| WHAT THE EXERCISE ASKS |
Print every line of text in the material below without changing a character, and leave out the pictures.

++++ WORKING DATA ++++

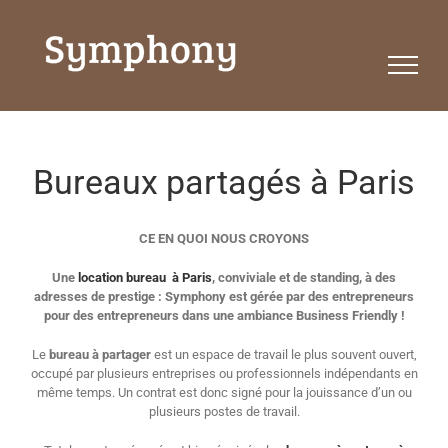
Passer
au
contenu
Bureaux partagés à Paris
CE EN QUOI NOUS CROYONS
Une
location bureau à Paris
, conviviale et de standing, à des
adresses de prestige : Symphony est gérée par des entrepreneurs
pour des entrepreneurs dans une ambiance Business Friendly !
Le
bureau à partager
est un espace de travail le plus souvent ouvert,
occupé par plusieurs entreprises ou professionnels indépendants en
même temps. Un contrat est donc signé pour la jouissance d’un ou
plusieurs postes de travail.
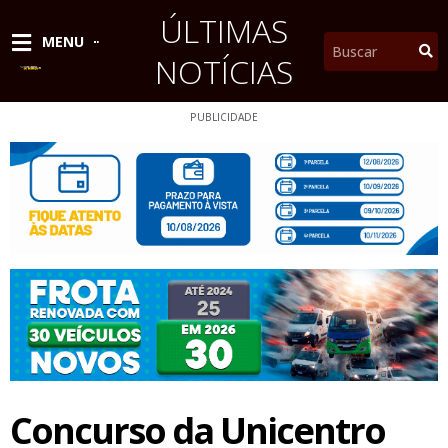
Ir
ÚLTIMAS
para
Pesquisar
MENU
o
NOTÍCIAS
conteúdo
PUBLICIDADE
Concurso da Unicentro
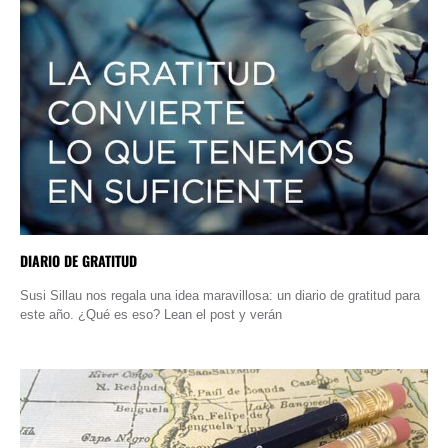
DIARIO DE GRATITUD
Susi Sillau nos regala una idea maravillosa: un diario de gratitud para
este año. ¿Qué es eso? Lean el post y verán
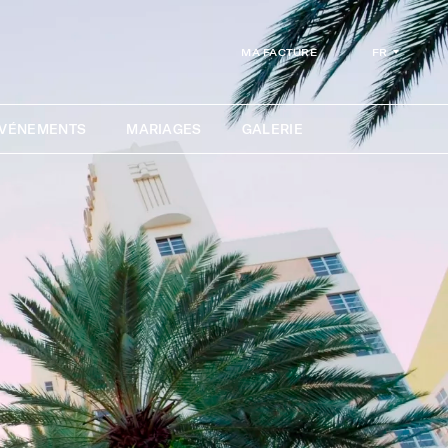
FR
MA FACTURE
ÉVÉNEMENTS
MARIAGES
GALERIE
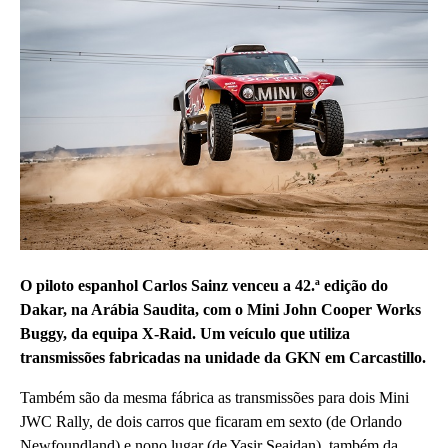
O piloto espanhol Carlos Sainz venceu a 42.ª edição do
Dakar, na Arábia Saudita, com o Mini John Cooper Works
Buggy, da equipa X-Raid. Um veículo que utiliza
transmissões fabricadas na unidade da GKN em Carcastillo.
Também são da mesma fábrica as transmissões para dois Mini
JWC Rally, de dois carros que ficaram em sexto (de Orlando
Newfoundland) e nono lugar (de Yasir Seaidan), também da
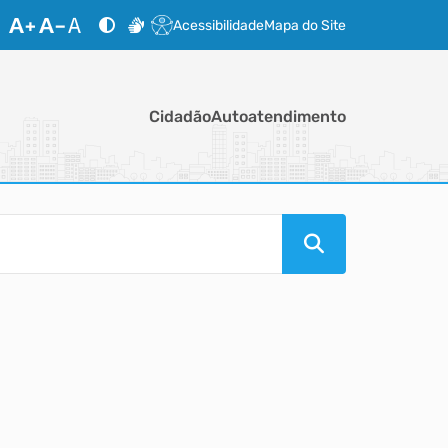
Acessibilidade
Mapa do Site
Cidadão
Autoatendimento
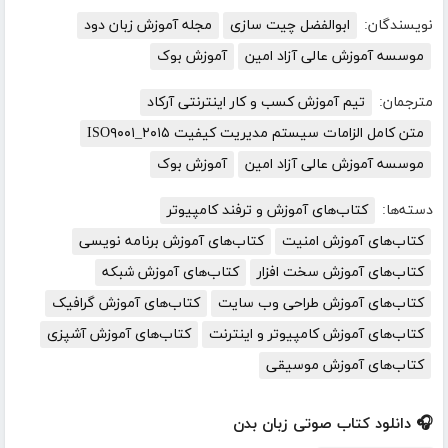
نویسندگان:
ابوالفضل چیت سازی
مجله آموزش زبان دود
موسسه آموزش عالی آزاد امین
آموزش بوک
مترجمان:
تیم آموزش کسب و کار اینترنتی آرکاد
متن کامل الزامات سیستم مدیریت کیفیت ISO۹۰۰۱_۲۰۱۵
موسسه آموزش عالی آزاد امین
آموزش بوک
دسته‌ها:
کتاب‌های آموزش و ترفند کامپیوتر
کتاب‌های آموزش امنیت
کتاب‌های آموزش برنامه نویسی
کتاب‌های آموزش سخت افزار
کتاب‌های آموزش شبکه
کتاب‌های آموزش طراحی وب سایت
کتاب‌های آموزش گرافیک
کتاب‌های آموزش کامپیوتر و اینترنت
کتاب‌های آموزش آشپزی
کتاب‌های آموزش موسیقی
🎧 دانلود کتاب صوتی زبان بدن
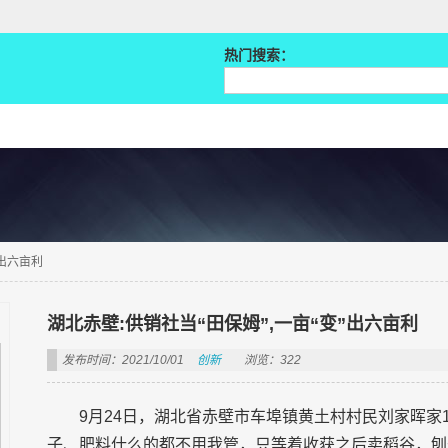
热门搜索：
”出六亩利
湖北赤壁:供销社当“田保姆”,一亩“变”出六亩利
发布时间：2021/10/01
创新
浏览：322
9月24日，湖北省赤壁市车埠镇黄土村村民刘家晖家
子、肥料什么的都不用我管，只等着收获之后卖稻谷，刨去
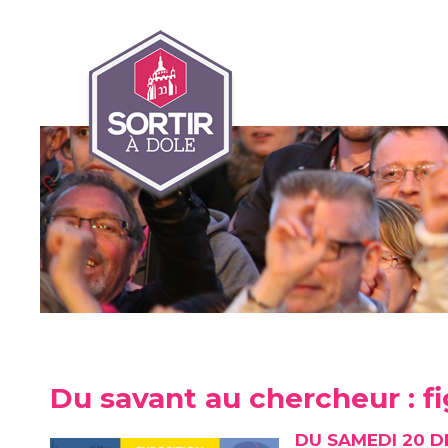
Du savant au chercheur : fi
DU SAMEDI 20 D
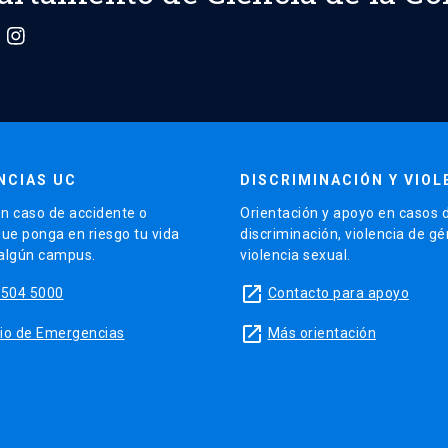
NCIAS UC
DISCRIMINACIÓN Y VIOL
n caso de accidente o
Orientación y apoyo en casos 
que ponga en riesgo tu vida
discriminación, violencia de g
 algún campus.
violencia sexual.
launch
5504 5000
Contacto para apoyo
launch
sitio de Emergencias
Más orientación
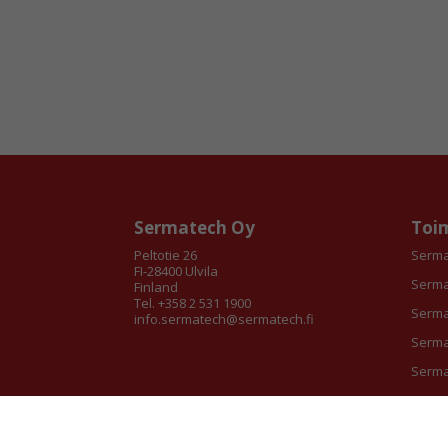
Sermatech Oy
Toim
Peltotie 26
Serma
FI-28400 Ulvila
Serma
Finland
Tel. +358 2 531 1900
Serma
info.sermatech@sermatech.fi
Serma
Serma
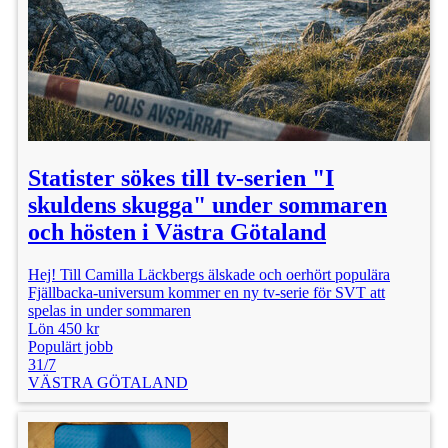
Statister sökes till tv-serien "I
skuldens skugga" under sommaren
och hösten i Västra Götaland
Hej! Till Camilla Läckbergs älskade och oerhört populära
Fjällbacka-universum kommer en ny tv-serie för SVT att
spelas in under sommaren
Lön 450 kr
Populärt jobb
31/7
VÄSTRA GÖTALAND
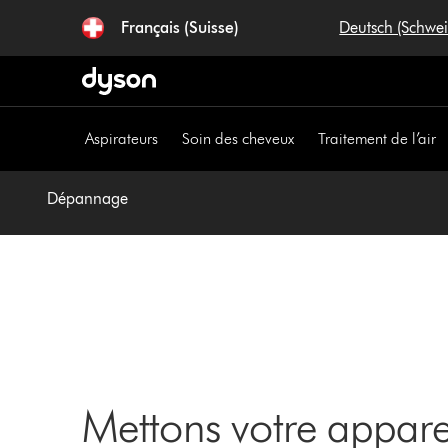
Sauter
Français (Suisse)
Deutsch (Schwe
les
pages
Aspirateurs
Soin des cheveux
Traitement de l’air
Dépannage
Mettons votre appar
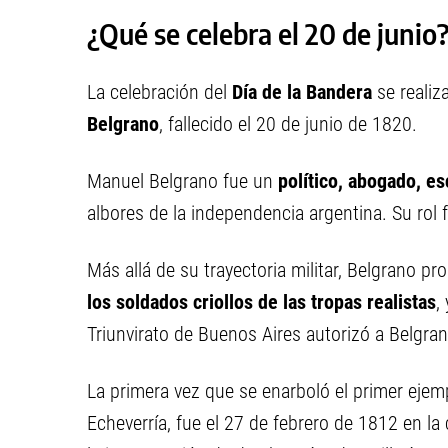
¿Qué se celebra el 20 de junio
La celebración del
Día de la Bandera
se realiz
Belgrano
, fallecido el 20 de junio de 1820.
Manuel Belgrano fue un
político, abogado, esc
albores de la independencia argentina. Su rol f
Más allá de su trayectoria militar, Belgrano p
los soldados criollos de las tropas realistas
,
Triunvirato de Buenos Aires autorizó a Belgr
La primera vez que se enarboló el primer ejem
Echeverría, fue el 27 de febrero de 1812 en la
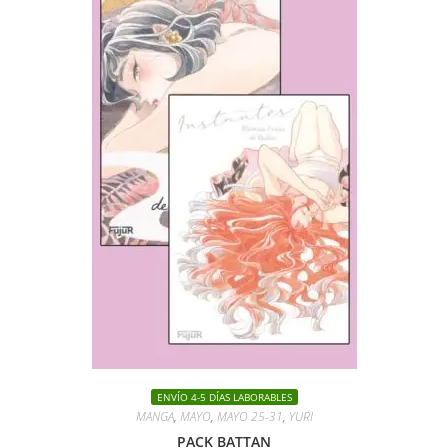
ENVÍO 4-5 DÍAS LABORABLES
MANGA
,
MAYO
,
MAYO 25-31
,
YURI
PACK BATTAN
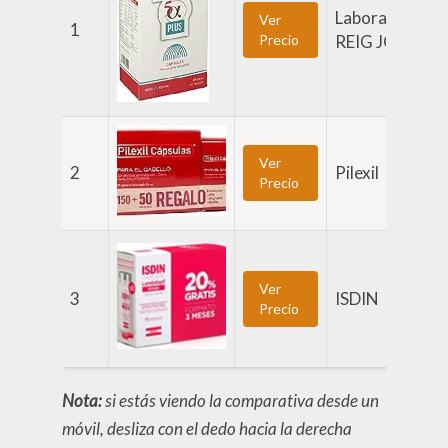
Laboratorios
Ver
1
Precio
REIG JOFRE
Ver
2
Pilexil
Precio
Ver
3
ISDIN
Precio
Nota:
si estás viendo la comparativa desde un
móvil, desliza con el dedo hacia la derecha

++++

| EXPECTED OUTPUT |
Passer
au
contenu
Bureaux partagés à Paris
CE EN QUOI NOUS CROYONS
Une
location bureau à Paris
, conviviale et de standing, à des
adresses de prestige : Symphony est gérée par des entrepreneurs
pour des entrepreneurs dans une ambiance Business Friendly !
Le
bureau à partager
est un espace de travail le plus souvent ouvert,
occupé par plusieurs entreprises ou professionnels indépendants en
même temps. Un contrat est donc signé pour la jouissance d’un ou
plusieurs postes de travail.
Ir
ÚLTIMAS
para
Pesquisar
MENU
o
NOTÍCIAS
conteúdo
PUBLICIDADE
Concurso da Unicentro
DIARIO DE GRATITUD
Susi Sillau nos regala una idea maravillosa: un diario de gratitud para
este año. ¿Qué es eso? Lean el post y verán
FR
MA FACTURE
ÉVÉNEMENTS
MARIAGES
GALERIE
O piloto espanhol Carlos Sainz venceu a 42.ª edição do
Dakar, na Arábia Saudita, com o Mini John Cooper Works
Buggy, da equipa X-Raid. Um veículo que utiliza
transmissões fabricadas na unidade da GKN em Carcastillo.
Também são da mesma fábrica as transmissões para dois Mini
JWC Rally, de dois carros que ficaram em sexto (de Orlando
Newfoundland) e nono lugar (de Yasir Seaidan), também da
Acessibilidade
Mapa do Site
Cidadão
Autoatendimento
نویسندگان:
ابوالفضل چیت سازی
مجله آموزش زبان دود
موسسه آموزش عالی آزاد امین
آموزش بوک
مترجمان:
تیم آموزش کسب و کار اینترنتی آرکاد
متن کامل الزامات سیستم مدیریت کیفیت ISO۹۰۰۱_۲۰۱۵
موسسه آموزش عالی آزاد امین
آموزش بوک
دسته‌ها:
کتاب‌های آموزش و ترفند کامپیوتر
کتاب‌های آموزش امنیت
کتاب‌های آموزش برنامه نویسی
کتاب‌های آموزش سخت افزار
کتاب‌های آموزش شبکه
کتاب‌های آموزش طراحی وب سایت
کتاب‌های آموزش گرافیک
کتاب‌های آموزش کامپیوتر و اینترنت
کتاب‌های آموزش آشپزی
کتاب‌های آموزش موسیقی
🎧 دانلود کتاب صوتی زبان بدن
热门搜索：
”出六亩利
湖北赤壁:供销社当“田保姆”,一亩“变”出六亩利
发布时间：2021/10/01
创新
浏览：322
9月24日，湖北省赤壁市车埠镇黄土村村民刘家晖家
子、肥料什么的都不用我管，只等着收获之后卖稻谷，刨去
Du savant au chercheur : fi
DU SAMEDI 20 D
NCIAS UC
DISCRIMINACIÓN Y VIOL
n caso de accidente o
Orientación y apoyo en casos 
que ponga en riesgo tu vida
discriminación, violencia de g
 algún campus.
violencia sexual.
launch
5504 5000
Contacto para apoyo
launch
sitio de Emergencias
Más orientación
Sermatech Oy
Toim
Peltotie 26
Serma
FI-28400 Ulvila
Serma
Finland
Tel. +358 2 531 1900
Serma
info.sermatech@sermatech.fi
Serma
Serma
Statister sökes till tv-serien "I
skuldens skugga" under sommaren
och hösten i Västra Götaland
Hej! Till Camilla Läckbergs älskade och oerhört populära
Fjällbacka-universum kommer en ny tv-serie för SVT att
spelas in under sommaren
Lön 450 kr
Populärt jobb
31/7
VÄSTRA GÖTALAND
Sauter
Français (Suisse)
Deutsch (Schwe
les
pages
Aspirateurs
Soin des cheveux
Traitement de l’air
Dépannage
Mettons votre appar
¿Qué se celebra el 20 de junio
La celebración del
Día de la Bandera
se realiz
Belgrano
, fallecido el 20 de junio de 1820.
Manuel Belgrano fue un
político, abogado, esc
albores de la independencia argentina. Su rol f
Más allá de su trayectoria militar, Belgrano p
los soldados criollos de las tropas realistas
,
Triunvirato de Buenos Aires autorizó a Belgr
La primera vez que se enarboló el primer ejem
Echeverría, fue el 27 de febrero de 1812 en la
ENVÍO 4-5 DÍAS LABORABLES
MANGA
,
MAYO
,
MAYO 25-31
,
YURI
PACK BATTAN
Laboratorios
Ver
1
Precio
REIG JOFRE
Ver
2
Pilexil
Precio
Ver
3
ISDIN
Precio
Nota:
si estás viendo la comparativa desde un
móvil, desliza con el dedo hacia la derecha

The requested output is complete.